A Cidade Nova constituiu uma dupla solução para o desejo de auto- segregação das classes dominantes locais. Por um lado, superaria o antigo desenho irregular originário da cidade colonial onde as classes sociais conviveriam, praticamente, no mesmo espaço ou guardando uma certa contiguidade. Por outro lado, serviria como um refúgio, onde as classes dominantes poderiam se proteger do contato com as péssimas condições ambientais e das epidemias que, então, grassavam pela cidade (SANTOS, 1998, p.45).

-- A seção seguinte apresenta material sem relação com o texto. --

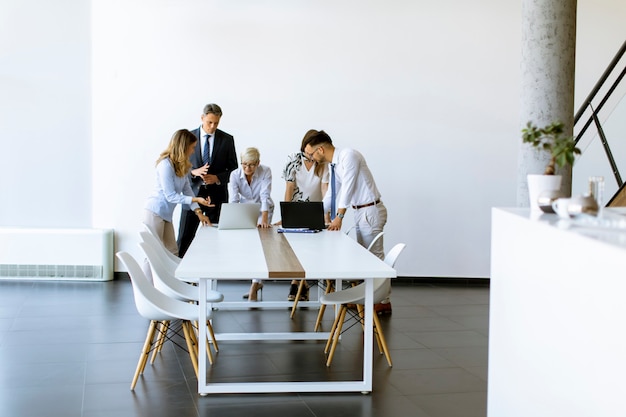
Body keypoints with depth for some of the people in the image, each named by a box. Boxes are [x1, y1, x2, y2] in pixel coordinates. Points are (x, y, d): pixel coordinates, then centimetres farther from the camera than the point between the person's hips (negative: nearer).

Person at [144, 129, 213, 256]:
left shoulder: (182, 166, 7)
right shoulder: (166, 165, -20)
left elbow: (187, 189, 7)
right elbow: (170, 196, -20)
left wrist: (198, 212, -1)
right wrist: (196, 200, -27)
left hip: (166, 214, 9)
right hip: (155, 212, -9)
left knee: (173, 253, 8)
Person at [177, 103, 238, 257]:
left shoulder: (227, 139, 3)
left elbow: (233, 167, 5)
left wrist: (218, 178, -13)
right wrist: (194, 172, -15)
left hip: (216, 194, 0)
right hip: (193, 192, 0)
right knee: (185, 238, -1)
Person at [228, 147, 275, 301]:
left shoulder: (265, 172, -25)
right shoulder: (235, 175, -20)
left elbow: (265, 196, -32)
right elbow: (233, 199, -27)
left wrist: (264, 220, -43)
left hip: (263, 210, -2)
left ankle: (254, 285, -20)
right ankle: (257, 281, 15)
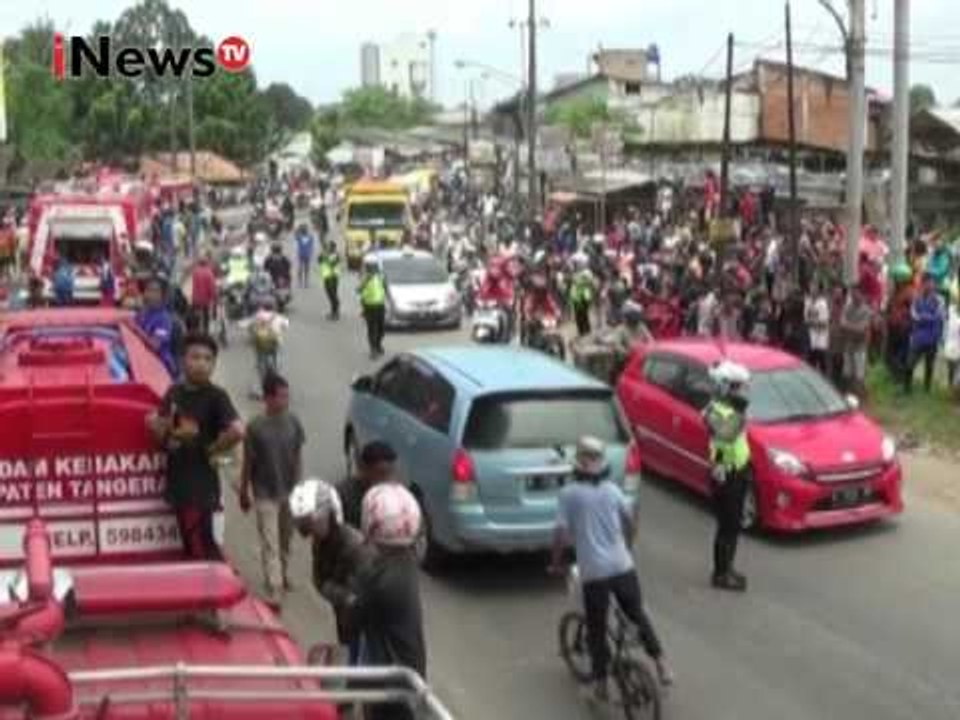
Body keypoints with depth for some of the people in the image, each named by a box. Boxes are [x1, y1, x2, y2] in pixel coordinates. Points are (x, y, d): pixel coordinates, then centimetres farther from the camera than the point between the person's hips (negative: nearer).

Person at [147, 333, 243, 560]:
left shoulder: (215, 396, -12)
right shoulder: (174, 392, 8)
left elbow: (237, 430, -27)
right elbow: (159, 427, 19)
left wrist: (213, 451, -14)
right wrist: (160, 429, -3)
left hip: (201, 484, -7)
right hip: (177, 482, 7)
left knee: (200, 548, -5)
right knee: (193, 547, 15)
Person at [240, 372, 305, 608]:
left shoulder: (293, 422, -6)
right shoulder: (256, 427, -16)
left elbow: (298, 456, 3)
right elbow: (248, 463, -7)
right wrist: (244, 493, -1)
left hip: (289, 491, 4)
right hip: (265, 494, -4)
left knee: (285, 539, 19)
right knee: (270, 543, -3)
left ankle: (282, 574, 40)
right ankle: (274, 589, -2)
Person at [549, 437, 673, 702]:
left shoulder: (569, 494, -6)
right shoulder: (612, 489, 5)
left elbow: (561, 533, -10)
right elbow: (631, 521, 15)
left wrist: (556, 563, 5)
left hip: (593, 571, -3)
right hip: (622, 565, 3)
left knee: (596, 628, 10)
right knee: (638, 614, 21)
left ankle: (600, 683, 14)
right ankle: (660, 662, 16)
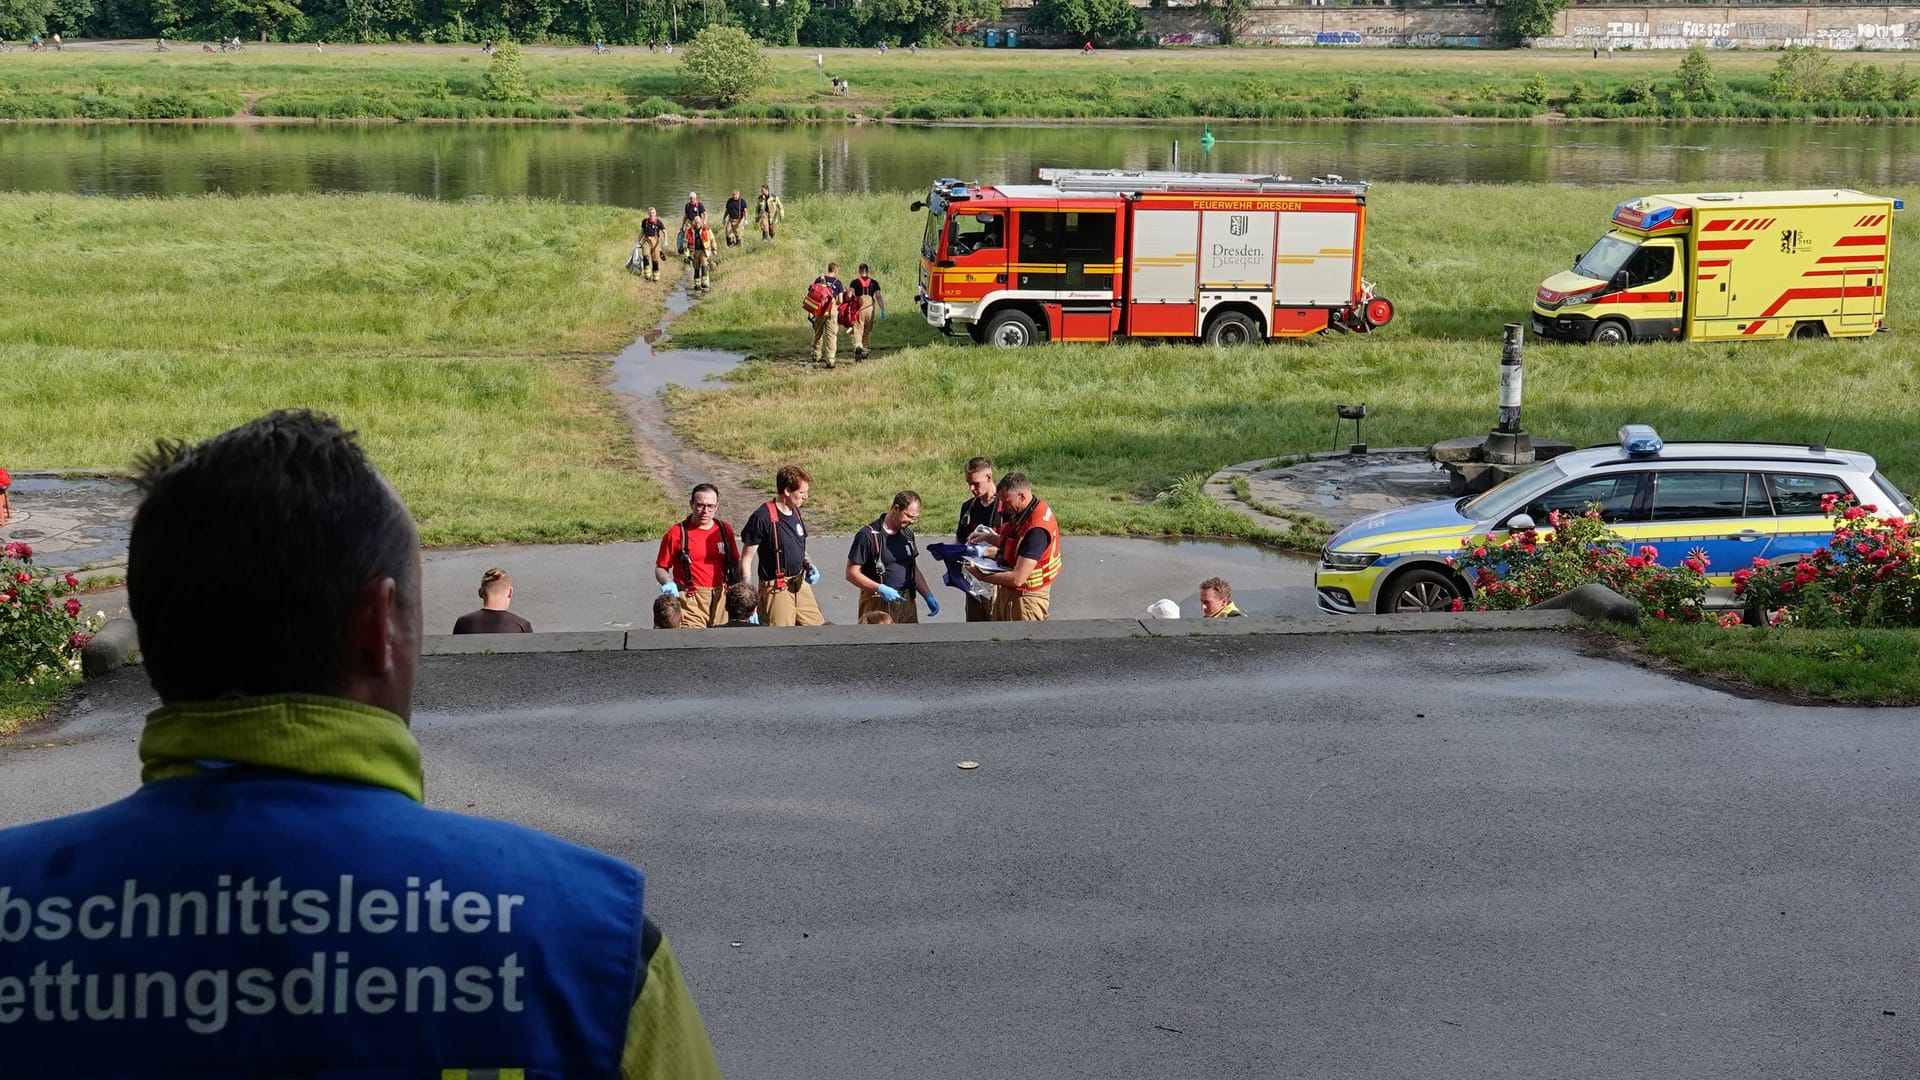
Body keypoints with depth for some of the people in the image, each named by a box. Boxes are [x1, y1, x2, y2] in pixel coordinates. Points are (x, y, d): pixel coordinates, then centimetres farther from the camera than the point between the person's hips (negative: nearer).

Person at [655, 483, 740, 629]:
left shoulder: (725, 530, 11)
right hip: (691, 600, -4)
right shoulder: (677, 533, -1)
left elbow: (735, 565, 19)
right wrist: (668, 584, -16)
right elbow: (660, 569, 4)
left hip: (721, 598, 4)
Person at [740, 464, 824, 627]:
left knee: (817, 627, 10)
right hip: (776, 587, -8)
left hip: (800, 583, 8)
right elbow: (746, 558, -14)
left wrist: (809, 565, 2)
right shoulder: (763, 517, -17)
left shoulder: (795, 513, 7)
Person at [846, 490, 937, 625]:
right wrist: (880, 588, -23)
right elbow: (852, 573, -12)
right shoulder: (868, 535, -11)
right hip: (879, 604, -7)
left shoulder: (907, 534, 12)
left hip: (906, 603, 7)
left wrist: (929, 596, 10)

Portanto, a constituição da Cidade Nova lançou as bases para implantação de um mercado de terras, expropriando ou expulsando posseiros e valorizando os terrenos de políticos, comerciantes e pequenos industriais vinculados ao grupo dominante, principalmente com a criação e expansão das linhas de bonde à tração animal, em 1908, e elétrico, em 1911 (SANTOS, 1998; FERREIRA, 1996). Não por acaso, o ponto final da linha do Tirol era a residência do governador Alberto Maranhão, construção transformada no Aero Clube, em 1928 (FERREIRA et al., 2008).

Processo este que não passou despercebido pela oposição que, contrariando as representações idílicas da elite oligárquica, apôs ao novo bairro a alcunha de “Cidade das Lágrimas”, sintetizando assim todo o custo social, o caráter autoritário, excludente e segregador deste primeiro ciclo de reformas urbanas:

Estamos na peior phase desta maldita cidade das lágrimas; os últimos pobres estão sahindo a pulso arrasando-se-lhes as suas casas, quintaes, fructeiras dos concerne à salubridade e higiene, quanto aos aspectos de estética urbana. As que as teem. Choram os míseros para morrer e com seu pranto regam este bairro almadiçoado, que constitue as deliceas do grão senhor da terra (CIDADE, 1904. p.2, In: FERREIRA et al., 2008, p.65).

Os nomes Petrópolis e Tirol, como conhecemos atualmente a Cidade Nova, apenas, passaram a existir no segundo governo de Alberto Maranhão (1908-1913). O nome Petrópolis, que surgiu oficialmente através da Resolução nº 118, foi sugerido por Alberto Maranhão em carta dirigida a Câmara Cascudo e publicada por ele no jornal A República (26 de junho de 1940):

Considerando a beleza da colina, lembrei-me de criar o novo bairro e o fiz pensando na Petrópolis fluminense, dos veranistas do Rio, a cidade dos diários, e no nome de Pedro Velho, que antes de mim, já havia aconselhado seu amigo Joaquim Manoel Teixeira de Moura, presidente da Intendência, como se chamava então o prefeito, desbravando a atual Cidade Nova, abrindo ruas e avenidas em todo o planalto entre os Morros e a Cidade Alta (CASCUDO, 1999, p.352).

Já com relação ao Tirol, na mesma carta, Alberto Maranhão assim se expressa: "A denominação de Tirol, ao bairro, foi uma simples fantasia sem justificação real. Uma lembrança da província austríaca, qualquer coisa de reminiscência recalcada de leituras literárias, e nada mais" (CASCUDO, 1999, p.353).